Union County man uncovers prehistoric elephant bone
By LaReeca Rucker
It's hard to believe that the area we live in was once inhabited by animals larger than elephants, but Dave Hill and his son Travis, 16, can prove it. They discovered a 21 pound bone fragment several months ago in the bank of a local creek.
The Hills had previously uncovered fossils and arrowheads while walking "here, there and yonder," but the small finds didn't compare to the large one they uncovered one Sunday afternoon while strolling through a dry ditch.
"We hunt and fish and loaf and peddle," said Dave, "and we were just looking around, seeing what we could find. We walked up about a mile and there it was."
What they found was a piece of bone 35 inches long and 12 and 1/4 inches wide.
"I thought it was either an oddly shaped rock or a piece of drift wood," said Travis, who set the bone up to examine it. "But when I flipped it over, Daddy said it was probably the hip bone of something."
Dave, who learned about the anatomy of animals while growing up on a farm, quickly realized it was not from any animal he had seen before.
"You could set a bowling ball in the socket part," he said. "I knew it had to be a dinosaur bone. It couldn't be anything else."
Charles T. Swann, a staff geologist with the University of Mississippi Mineral Resources Institute, told the Hills it was not a dinosaur bone, but rather part of a prehistoric elephant called the mastodon that resembled the woolly mammoth and roamed the United States approximately 16,000 years ago.
To be certain, professor Swann took the bone to Eleanor Daly, a vertebrae paleontologist with the Mississippi Museum of Natural History in Jackson. She could not conclusively decide whether or not the bone was from a mammoth or mastodon, but said it was likely a mastodon because mammoths were more closely associated with colder climates and tundra conditions further north.

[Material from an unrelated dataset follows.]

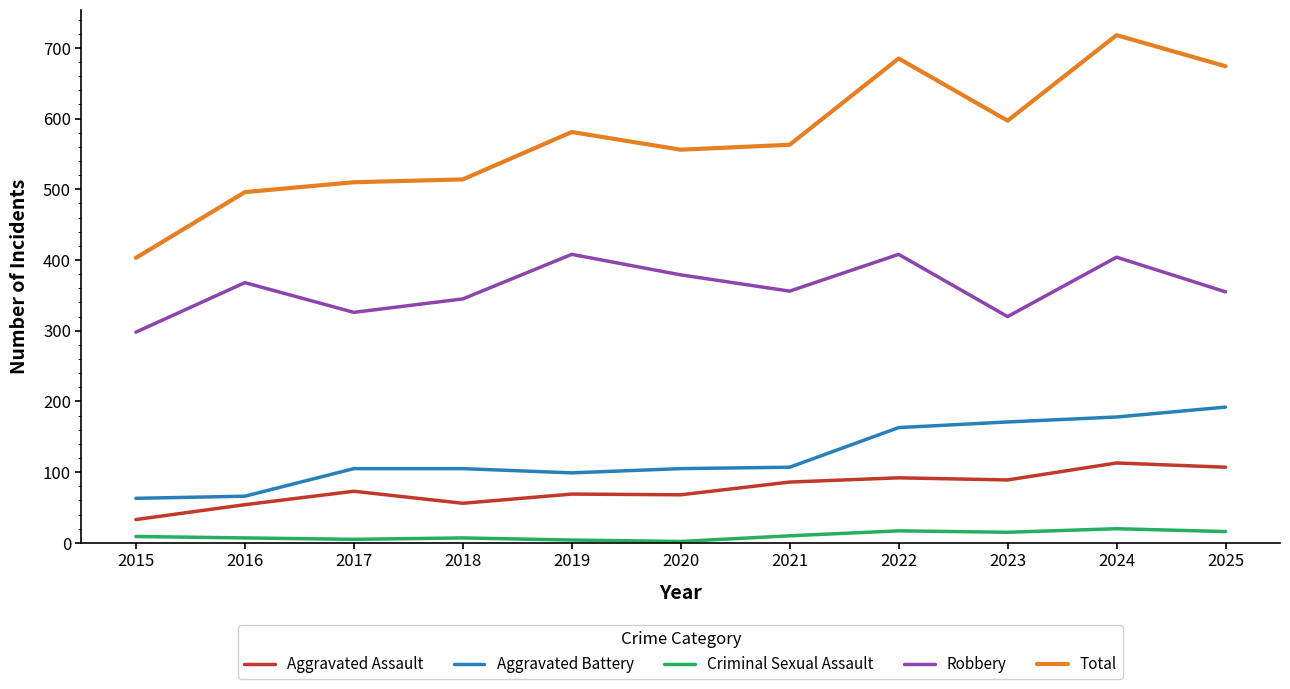

Which label corresponds to the largest value in the chart?

2024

While mammoths have been discovered in New York and Texas, mastodons have been found in many states. Most found in Mississippi were discovered in the Mississippi River, but Swann said it would not be unusual to find one further east in Union County.
The age of Hill's specimen was also inconclusive, but Swann estimated that the animal was probably the same age as the 16,000-year-old specimens found in the Mississippi River.
"Since this specimen appears to have come from beneath recent flood plain deposits, I would assume it is approximately the same age," Swann said in a letter to Hill. The age of the mastodon is considerably less than that of dinosaurs, the last of which became extinct around 65 million years ago.
As adults, mastodons' backs reached ceiling height - between 8 to 10 feet - and they weighed 4-6 tons. Their teeth had blunt cones, and scientists believe they ate herbs, shrubs and trees.
The mammals became extinct approximately 10,000 years ago along with the saber-toothed tiger, mammoths, the short-faced skunk and the giant beaver. Before their extinction, the diversity of large mammals in North America was similar to modern Africa.
Today, paleontologists are trying to figure out why only a few large mammals survived extinction in North America, but they believe hunting and environmental causes are two major factors in their disappearance.
Hill hopes to sell the bone if possible, but if he doesn't have a buyer, he will donate it to the Union County Heritage Museum.
"I thought that was pretty neat that we found a bone like that here in Union County," he said. "It kind of caught me off guard. I've been in a lot of creeks, but I never thought we would find this."